Ой, что тут началось! Барин рот разинул. Григорий куском поперхнулся. Отец Адриан прищурил глаз, меня как я ту жабу, разглядывает. А Данилушка смеется, по бедрам себя хлопает, потом ручками разводит, мол, ну ты, Ерема, крестьянский сын, и жук!
Барин, на него глядючи, тоже смеяться начал. Вокруг себя на ножке одной прыгает, орет:
— Философ, ты глянь-ка! Холопы у меня философы, етить твою некуда…
И батюшку сбили с панталыку. Зальется, остановится. Перекрестит лоб, икнет, за пузо схватится, а там смеется снова. Григорий по столу кулаком бьет, вперемешку со всхлипами…
Немца испугали вконец. Трубу свою ухватил. Встанет, обозрит всех, трубу к сердцу прижмет: вдруг учудят что. Сядет. Вскочит опять: не по нутру ему веселье непонятное, дикое. Сядет…
А я что. Я не свои мысли сказываю. Это я Аристотеля из ящика у барина извлек. Точь-в-точь такого же, как в доме у Черта. Читаю вот. Что такого смешного нашли?!
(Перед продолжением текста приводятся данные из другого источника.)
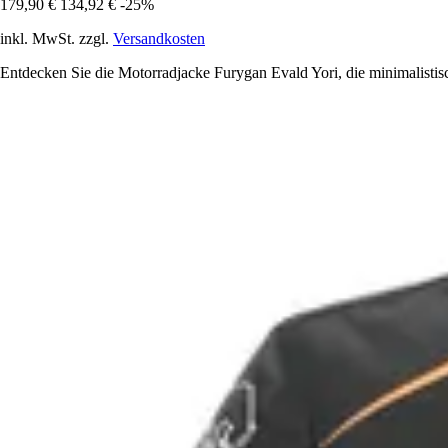
179,90 €
134,92 €
-25%
inkl. MwSt. zzgl.
Versandkosten
Entdecken Sie die Motorradjacke Furygan Evald Yori, die minimalistis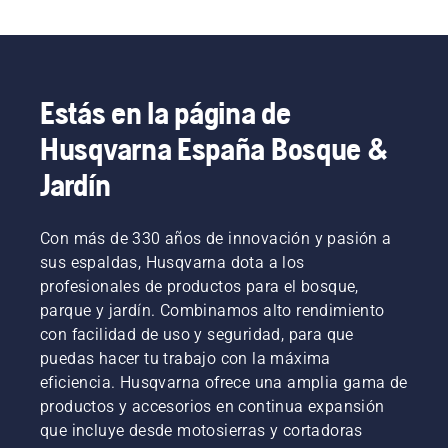
Estás en la página de
Husqvarna España Bosque &
Jardín
Con más de 330 años de innovación y pasión a
sus espaldas, Husqvarna dota a los
profesionales de productos para el bosque,
parque y jardín. Combinamos alto rendimiento
con facilidad de uso y seguridad, para que
puedas hacer tu trabajo con la máxima
eficiencia. Husqvarna ofrece una amplia gama de
productos y accesorios en continua expansión
que incluye desde motosierras y cortadoras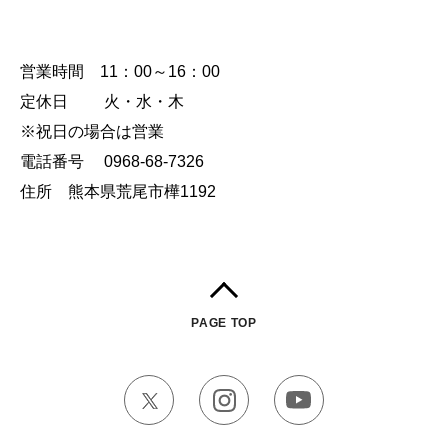
営業時間 11：00～16：00
定休日 火・水・木
※祝日の場合は営業
電話番号 0968-68-7326
住所 熊本県荒尾市樺1192
PAGE TOP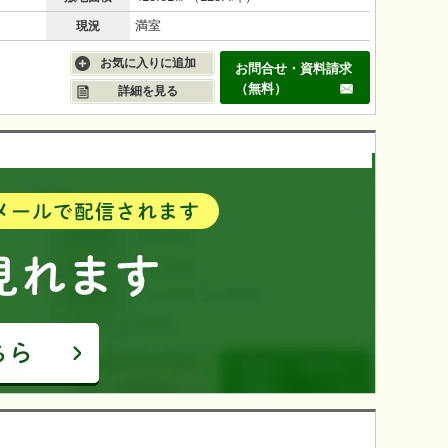
満室
現況
お気に入りに追加
お問合せ・資料請求
（無料）
詳細を見る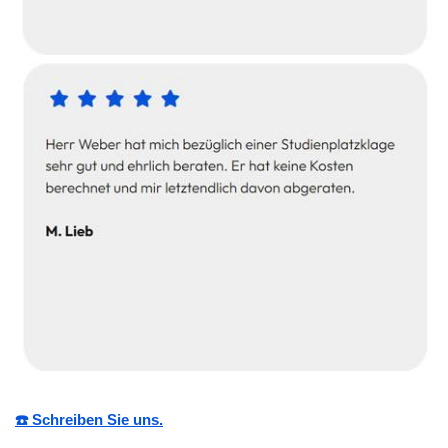
☎️ Schreiben Sie uns.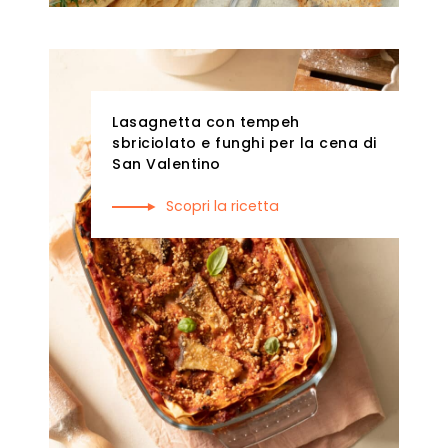
Lasagnetta con tempeh
sbriciolato e funghi per la cena di
San Valentino
Scopri la ricetta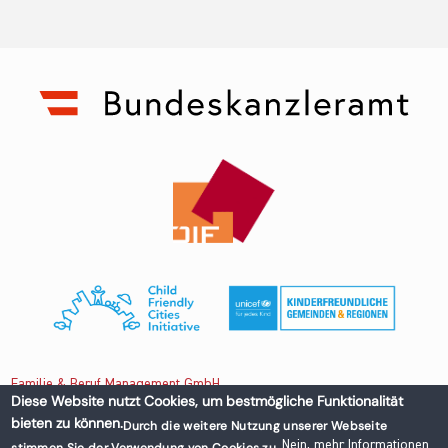
Familie & Beruf Management GmbH
Diese Website nutzt Cookies, um bestmögliche Funktionalität
bieten zu können.
Durch die weitere Nutzung unserer Webseite
Untere Donaustraße 13-15/3 1020 Wien, Austria
Nein, mehr Informationen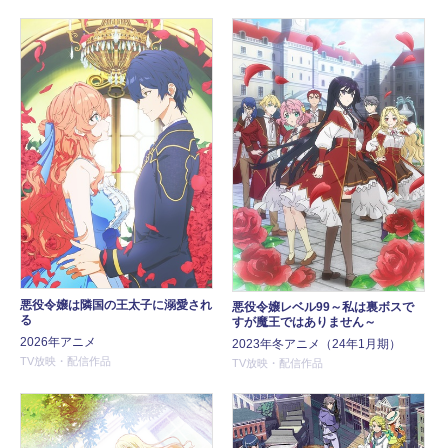
悪役令嬢は隣国の王太子に溺愛され
悪役令嬢レベル99～私は裏ボスで
る
すが魔王ではありません～
2026年アニメ
2023年冬アニメ（24年1月期）
TV放映・配信作品
TV放映・配信作品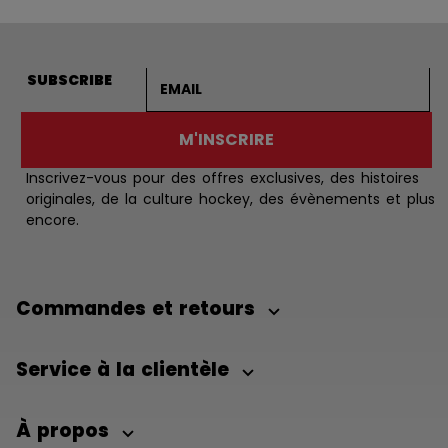
Adresse courriel
SUBSCRIBE
M'INSCRIRE
Inscrivez-vous pour des offres exclusives, des histoires
originales, de la culture hockey, des évènements et plus
encore.
Commandes et retours
Service à la clientèle
À propos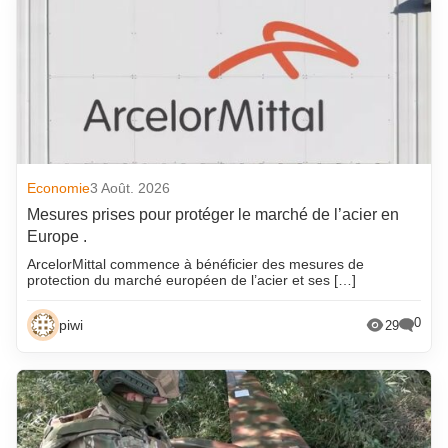
Economie
3 Août. 2026
Mesures prises pour protéger le marché de l’acier en
Europe .
ArcelorMittal commence à bénéficier des mesures de
protection du marché européen de l’acier et ses […]
0
piwi
29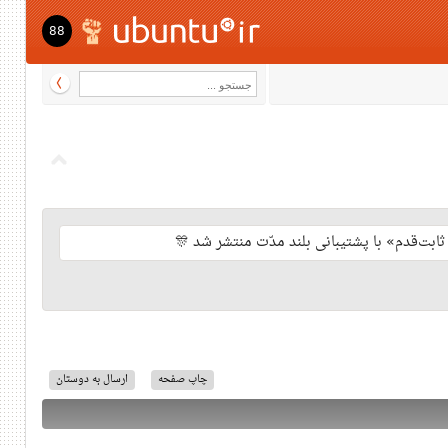
88
چاپ صفحه
ارسال به دوستان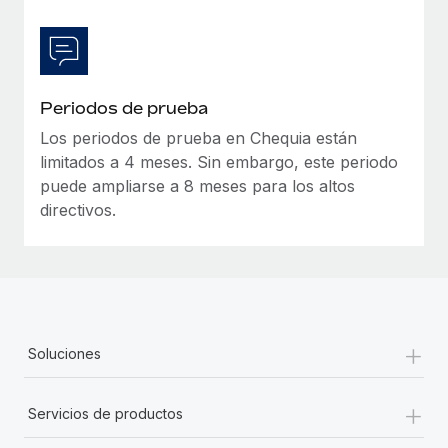
Periodos de prueba
Los periodos de prueba en Chequia están
limitados a 4 meses. Sin embargo, este periodo
puede ampliarse a 8 meses para los altos
directivos.
+
Soluciones
+
Servicios de productos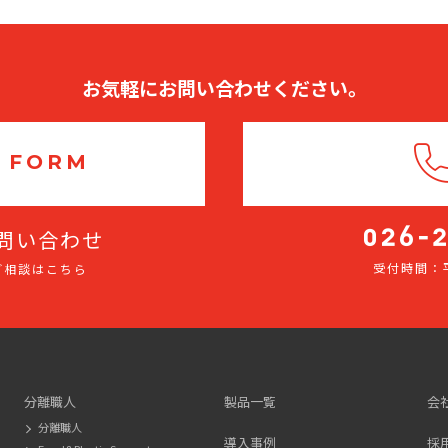
お気軽にお問い合わせください。
 FORM
問い合わせ
受付時間：平
ご相談はこちら
026-
275-
2116
分離職人
製品一覧
会
分離職人
導入事例
採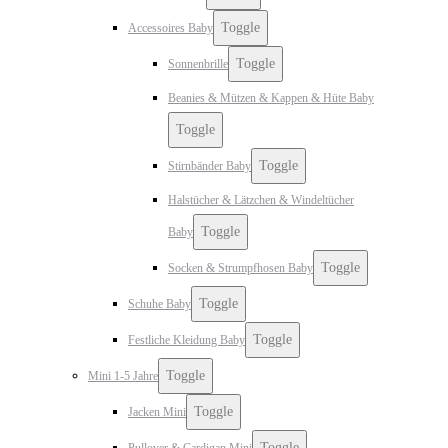
Toggle
Accessoires Baby
Toggle
Sonnenbrille
Beanies & Mützen & Kappen & Hüte Baby
Toggle
Toggle
Stirnbänder Baby
Halstücher & Lätzchen & Windeltücher
Toggle
Baby
Toggle
Socken & Strumpfhosen Baby
Toggle
Schuhe Baby
Toggle
Festliche Kleidung Baby
Toggle
Mini 1-5 Jahre
Toggle
Jacken Mini
Toggle
Pullover & Cardigan Mini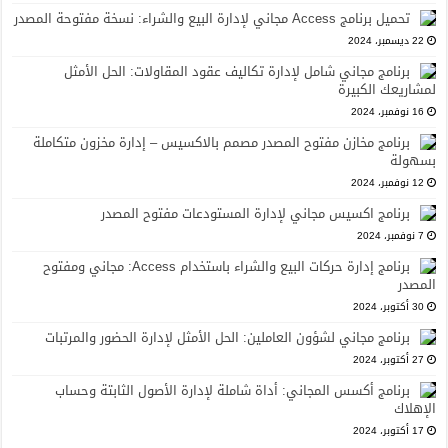
تحميل برنامج Access مجاني لإدارة البيع والشراء: نسخة مفتوحة المصدر
22 ديسمبر، 2024
برنامج مجاني شامل لإدارة تكاليف عقود المقاولات: الحل الأمثل
لمشاريعك الكبيرة
16 نوفمبر، 2024
برنامج مخازن مفتوح المصدر مصمم بالاكسيس – إدارة مخزون متكاملة
بسهولة
12 نوفمبر، 2024
برنامج اكسيس مجاني لإدارة المستودعات مفتوح المصدر
7 نوفمبر، 2024
برنامج إدارة حركات البيع والشراء باستخدام Access: مجاني ومفتوح
المصدر
30 أكتوبر، 2024
برنامج مجاني لشؤون العاملين: الحل الأمثل لإدارة الحضور والمرتبات
27 أكتوبر، 2024
برنامج أكسس المجاني: أداة شاملة لإدارة الأصول الثابتة وحساب
الإهلاك
17 أكتوبر، 2024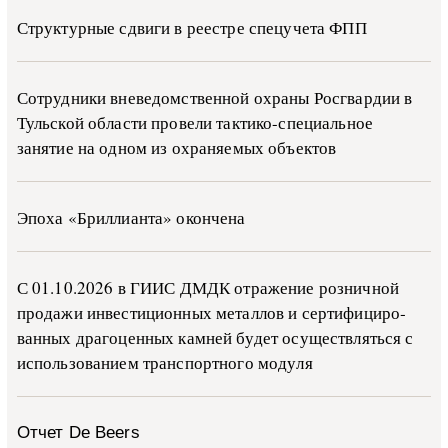
Структурные сдвиги в реестре спецучета ФПП
Сотрудники вневедомственной охраны Росгвардии в
Тульской области провели тактико-специальное
занятие на одном из охраняемых объектов
Эпоха «Бриллианта» окончена
С 01.10.2026 в ГИИС ДМДК от­ра­же­ние роз­ни­ч­ной
про­да­жи ин­ве­сти­ци­он­ных ме­тал­лов и сер­ти­фи­ци­ро­
ван­ных дра­го­цен­ных ка­м­ней бу­дет осу­ще­ств­лять­ся с
ис­поль­зо­ва­ни­ем тран­с­пор­т­но­го мо­ду­ля
Отчет De Beers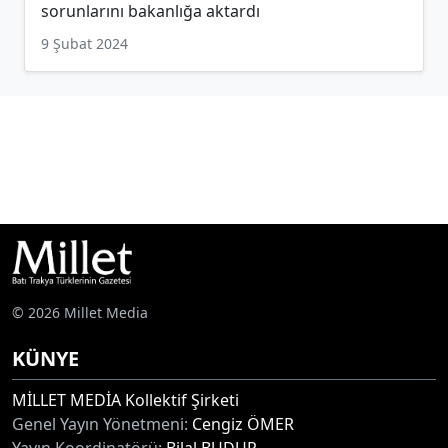
sorunlarını bakanlığa aktardı
9 Şubat 2024
© 2026 Millet Media
KÜNYE
MİLLET MEDİA Kollektif Şirketi
Genel Yayın Yönetmeni:
Cengiz ÖMER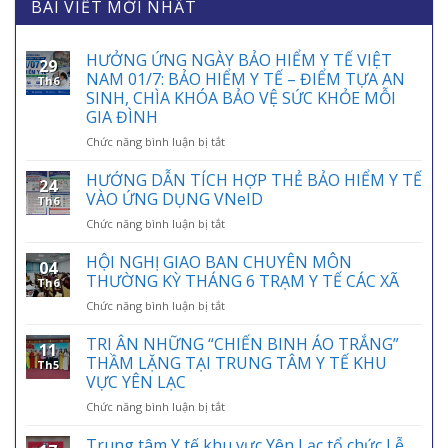
BÀI VIẾT MỚI NHẤT
HƯỞNG ỨNG NGÀY BẢO HIỂM Y TẾ VIỆT
29
NAM 01/7: BẢO HIỂM Y TẾ – ĐIỂM TỰA AN
Th6
SINH, CHÌA KHÓA BẢO VỆ SỨC KHỎE MỖI
GIA ĐÌNH
ở
Chức năng bình luận bị tắt
HƯỞNG
ỨNG
HƯỚNG DẪN TÍCH HỢP THẺ BẢO HIỂM Y TẾ
24
NGÀY
VÀO ỨNG DỤNG VNeID
Th6
BẢO
ở
Chức năng bình luận bị tắt
HIỂM
HƯỚNG
Y
DẪN
HỘI NGHỊ GIAO BAN CHUYÊN MÔN
TẾ
04
TÍCH
VIỆT
THƯỜNG KỲ THÁNG 6 TRẠM Y TẾ CÁC XÃ
Th6
HỢP
NAM
ở
Chức năng bình luận bị tắt
THẺ
01/7:
HỘI
BẢO
BẢO
NGHỊ
TRI ÂN NHỮNG “CHIẾN BINH ÁO TRẮNG”
HIỂM
HIỂM
11
GIAO
Y
THẦM LẶNG TẠI TRUNG TÂM Y TẾ KHU
Y
Th5
BAN
TẾ
VỰC YÊN LẠC
TẾ
CHUYÊN
VÀO
–
ở
Chức năng bình luận bị tắt
MÔN
ỨNG
ĐIỂM
TRI
THƯỜNG
DỤNG
TỰA
ÂN
KỲ
Trung tâm Y tế khu vực Yên Lạc tổ chức Lễ
VNeID
AN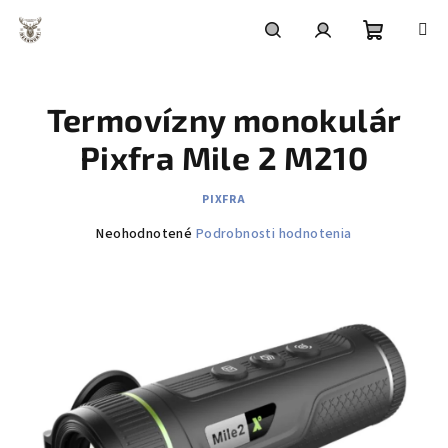
Prejsť
na
obsah
Nákupn
Hľadať
Prihlásenie
Termovízny monokulár
košík
Pixfra Mile 2 M210
PIXFRA
Priemerné
Neohodnotené
Podrobnosti hodnotenia
hodnotenie
produktu
je
0,0
z
5
hviezdičiek.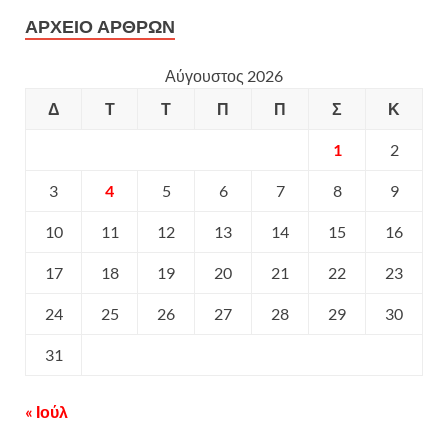
ΑΡΧΕΙΟ ΑΡΘΡΩΝ
Αύγουστος 2026
Δ
Τ
Τ
Π
Π
Σ
Κ
1
2
3
4
5
6
7
8
9
10
11
12
13
14
15
16
17
18
19
20
21
22
23
24
25
26
27
28
29
30
31
« Ιούλ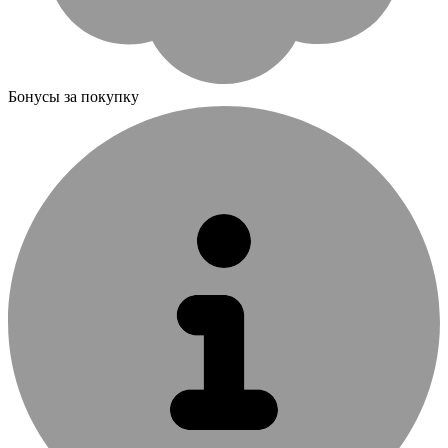
Бонусы за покупку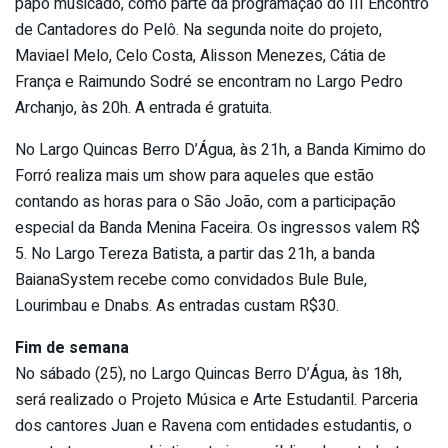
papo musicado, como parte da programação do III Encontro
de Cantadores do Pelô. Na segunda noite do projeto,
Maviael Melo, Celo Costa, Alisson Menezes, Cátia de
França e Raimundo Sodré se encontram no Largo Pedro
Archanjo, às 20h. A entrada é gratuita.
No Largo Quincas Berro D’Água, às 21h, a Banda Kimimo do
Forró realiza mais um show para aqueles que estão
contando as horas para o São João, com a participação
especial da Banda Menina Faceira. Os ingressos valem R$
5. No Largo Tereza Batista, a partir das 21h, a banda
BaianaSystem recebe como convidados Bule Bule,
Lourimbau e Dnabs. As entradas custam R$30.
Fim de semana
No sábado (25), no Largo Quincas Berro D’Água, às 18h,
será realizado o Projeto Música e Arte Estudantil. Parceria
dos cantores Juan e Ravena com entidades estudantis, o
Тут вот, на этом месте бы закончить. Только что же, писать надо.
Гуня меня от веселья отвлек, кот мой сибирский. Откуда и взялся. О ноги трется, мяучит, да как! Во всю Ивановскую. Это уж ором у нас называется, так и запишу: орет.
Я его шуганул, чтоб дал покоя. Он и вовсе взвыл. Что за дела? Смотрит в глаза мне, смотрит, будто сказать что хочет. Говорить нельзя ему, понятно, а я его взгляды примерно так же понимаю, как немецкий. Ну что тут сделаешь!
Тут кот метнулся по шатру. К ящику этому прозрачному, который… тирариум… или… Не знаю, только в нем жаба сидит.
А жабы-то и нет! Барин как закричит, сам трясется весь:
— Аспиды! Куда жабу дели, кто крышку отодвинул! Она ядовитая! Да ее пятерых хватит отравить, коль ее трогать. А то и плюнет, если не понравишься. Ганса она знает, он кормит ее, а вот остальных…
Данила-зодчий бледен стал.
— Да как же не сказать нам было! Если ядовитая… Ведь унылей существа и не встретишь, кажется. Уродлива, в бородавках вся! Сама, кажется, знает, что страшна, как смерть. И праздна. Спит, ест, вот и все ее времяпровождение…
Вот как оно, Тришка. Так, Тришенька, отрок последний наш… Трифон Николаевич…
Закончилось веселье бесовское.
И, будто бы не достало мгновению этому напряжения, в шатер, выдворяемая, ругаемая дворней, вошла-ворвалась Арина.
Не та, что в лесу мороком меня завлекала, а та, что в плате черном, который лицо закрывает большею частью. Бабка и есть.
— Умирает отрок. Все, что могла, сделала. Не знаю я против яда этого средства, не нашенский он, чужеземный. Времени не более часа у нас, может, двух, смотря как сдюжит сын крестьянский. Я ему сказала, что продержавшись, мир спасет. Он и загорелся напоследок. В первый раз и веселым стал, напоследок-то, улыбается. Рад, что пригодился, со смертью своей сражается. Поднимайтесь. В церковь идем. Шаль лиловая, приманка ваша, того и гляди, заработает…
— Зачем ты тут? — раздался голос батюшки.
И было в нем такое, что ожгло ее, ударило больно.